Even now, I have fond memories of the New Year phone calls to our Taiwan relatives when I was young, a time to talk with my favorite uncles and aunts: 姑媽姑爹, my aunt and uncle who raised my father in Taiwan and 二舅舅, 舅媽, my uncle and aunt, my mother’s second brother, with whom she lived in Taiwan. I can still recall the joy in my parents’ excited voices as they shared their wishes for the new year. Back in the day, it was rather difficult and expensive to make international calls, so this was a unique and special experience, to be able to hear each other’s voices. I remember my reluctance to get on the phone to offer my wishes to my aunts and uncles, as most children must feel at those ages. But in retrospect, I’m so glad my parents insisted my brother and I do it. It helped us experientially understand that these moments of connection meant something important. The importance of family. The familial obligations that come with being part of a family. But also, it was the comfort I felt when I heard the voices of my uncles and aunt. Decades later, I can hear their well wishes and feel their love. Recalling their voices brings me back to my childhood, the love I felt from my 舅舅 when I sat on his lap and settled into his pillowed body and loving laughter. I recall the abundance of food and celebration when we gathered with 姑媽姑爹. My aunt and uncles have all passed on. Nonetheless, these memories remain. I remember their love. Not a concept of their love. But a beautiful experiential knowing from my childhood. After all these years, my uncles and aunt are right here with me.

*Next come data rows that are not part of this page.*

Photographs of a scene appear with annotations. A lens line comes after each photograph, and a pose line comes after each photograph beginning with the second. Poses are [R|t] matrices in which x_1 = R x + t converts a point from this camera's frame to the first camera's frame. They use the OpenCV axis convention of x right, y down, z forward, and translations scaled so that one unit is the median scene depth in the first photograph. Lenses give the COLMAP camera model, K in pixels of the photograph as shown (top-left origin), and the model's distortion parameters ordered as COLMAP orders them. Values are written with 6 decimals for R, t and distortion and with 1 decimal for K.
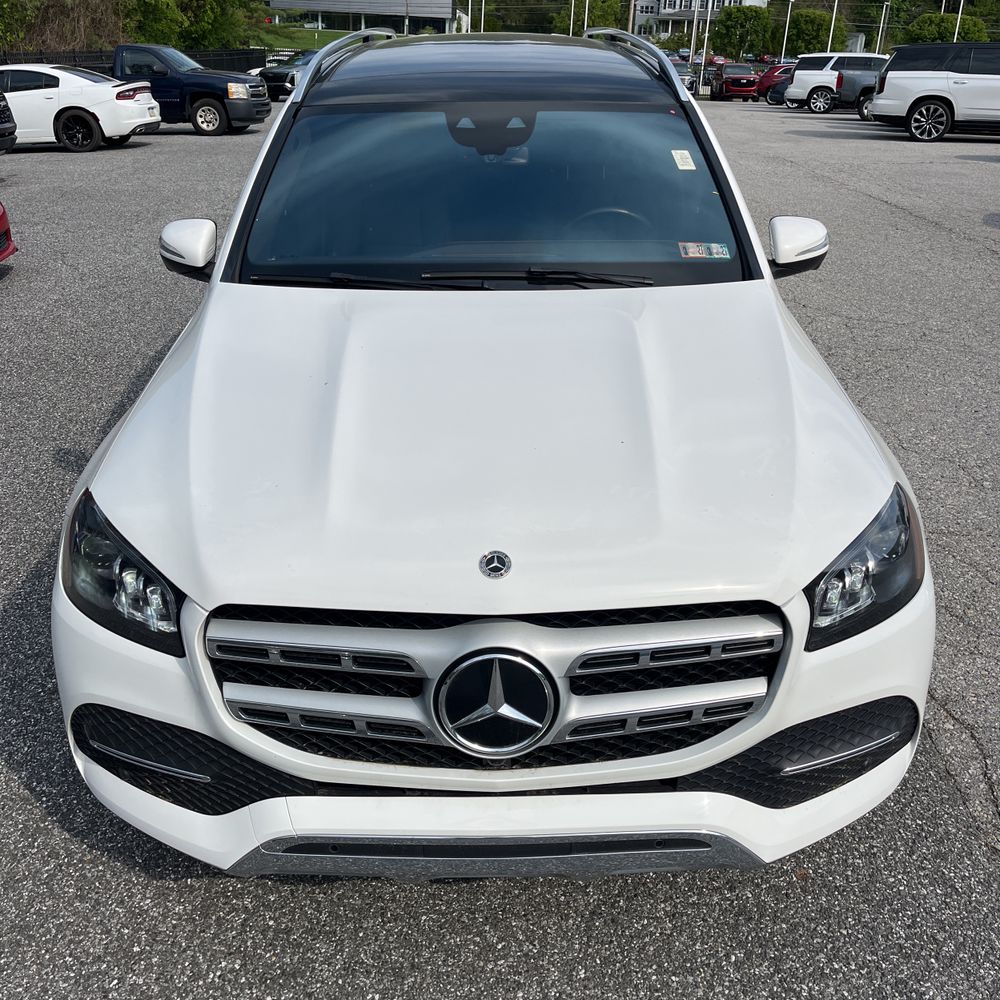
lens RADIAL K [[1012.6, 0, 497.2], [0, 1012.6, 482.7], [0, 0, 1]] dist [0.018482, 0.000000]
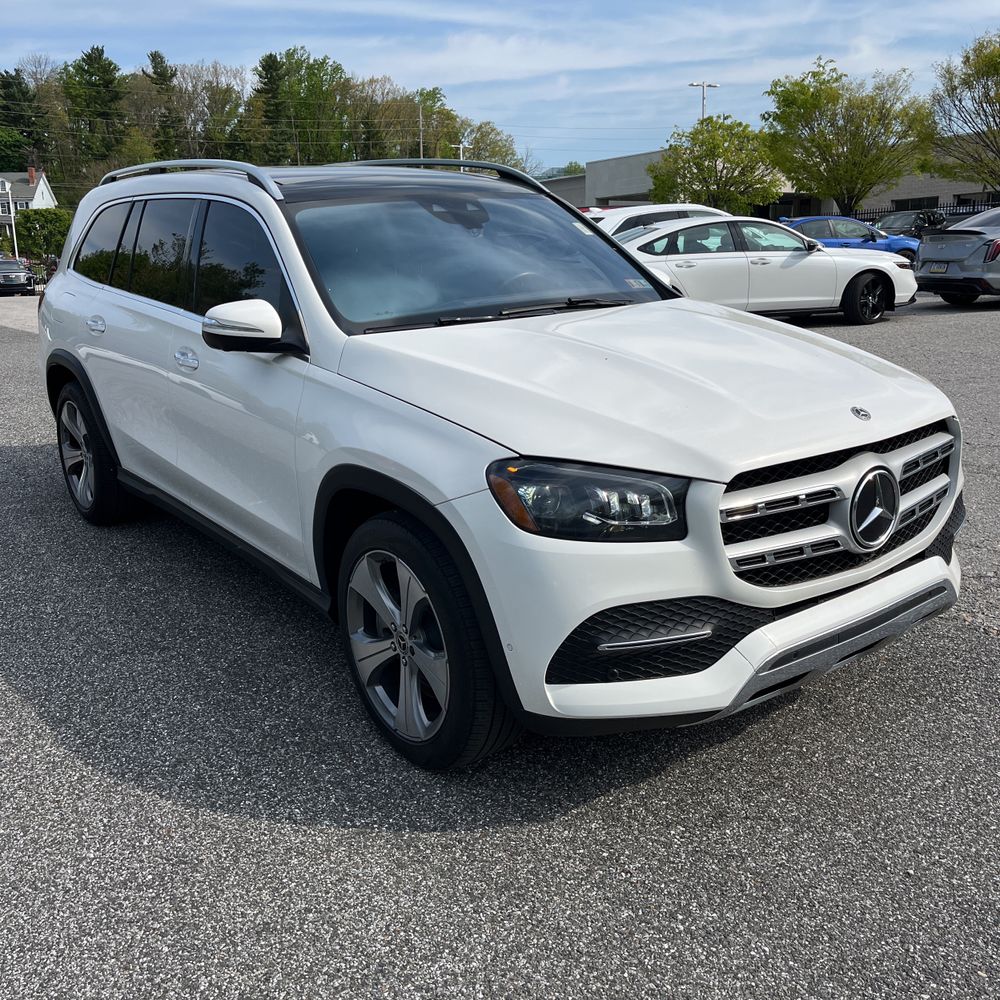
lens RADIAL K [[1012.6, 0, 493.9], [0, 1012.6, 495.1], [0, 0, 1]] dist [0.018482, 0.000000]
pose [[0.805022, -0.187563, 0.562815, -0.994708], [0.276345, 0.958049, -0.075992, 0.121451], [-0.524951, 0.216707, 0.823082, 0.042563]]
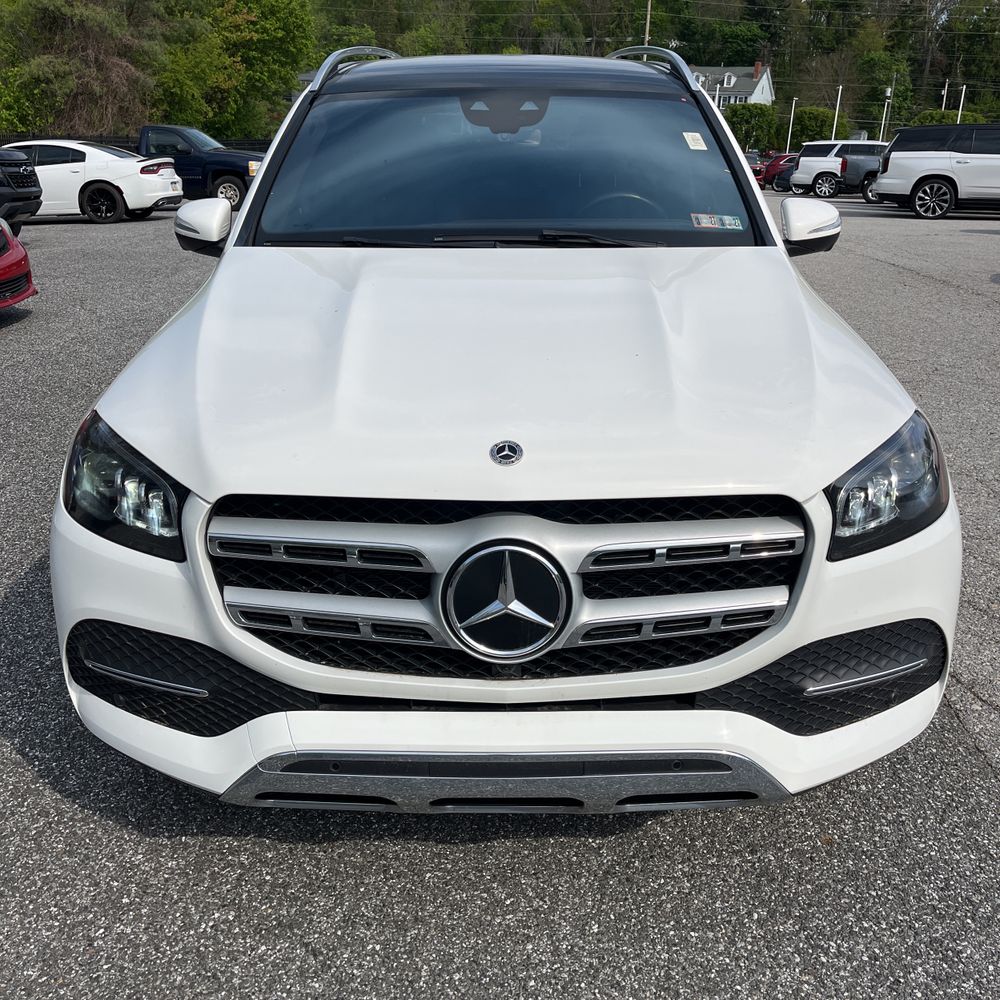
lens RADIAL K [[1012.6, 0, 498.1], [0, 1012.6, 484.3], [0, 0, 1]] dist [0.018482, 0.000000]
pose [[0.999932, 0.006277, -0.009867, -0.000088], [-0.007050, 0.996741, -0.080358, 0.141536], [0.009331, 0.080422, 0.996717, 0.025774]]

Unconsciously for many years but with inner rootedness, I have insisted on celebrating the Lunar New Year with my children. I’ve had them take the day off since grade school (when it wasn’t yet an accepted thing to do), to mark and celebrate the holiday. I decorate our porch with red and gold lights and lanterns. Marc and I gift them with red envelopes of money and ask that they tuck it under their pillow to welcome in abundance in the new year. At new year’s eve dinner, we light incense to my father and deceased relatives and offer a plate of the food we’re about to share, to pay our respects to them and to maintain our connectedness with family. With the pandemic, I initiated New Year Zoom gatherings with family across time zones and continents. Most of our elders, except for my mom, have passed, so the Zoom call includes my mother with my cousins and our respective children now. I want this connection, this celebration to continue into the next generation. Through these various moments of celebration and connection, I hope that Alyssa and L-J will associate the Lunar New Year with family, gratitude and joy, as I have. May they know their rootedness and belonging to a family lineage of thousands of years. May they know that they are surrounded by family throughout the world, by those here and by those who have departed. May they know they are loved and offer love in kind to others.
Through the Lunar New Year Celebration, through our rituals and gatherings, may they know that our connectedness to family is like all family connections in all cultures, that at the core, it’s all about love for one another. It’s all that really matters.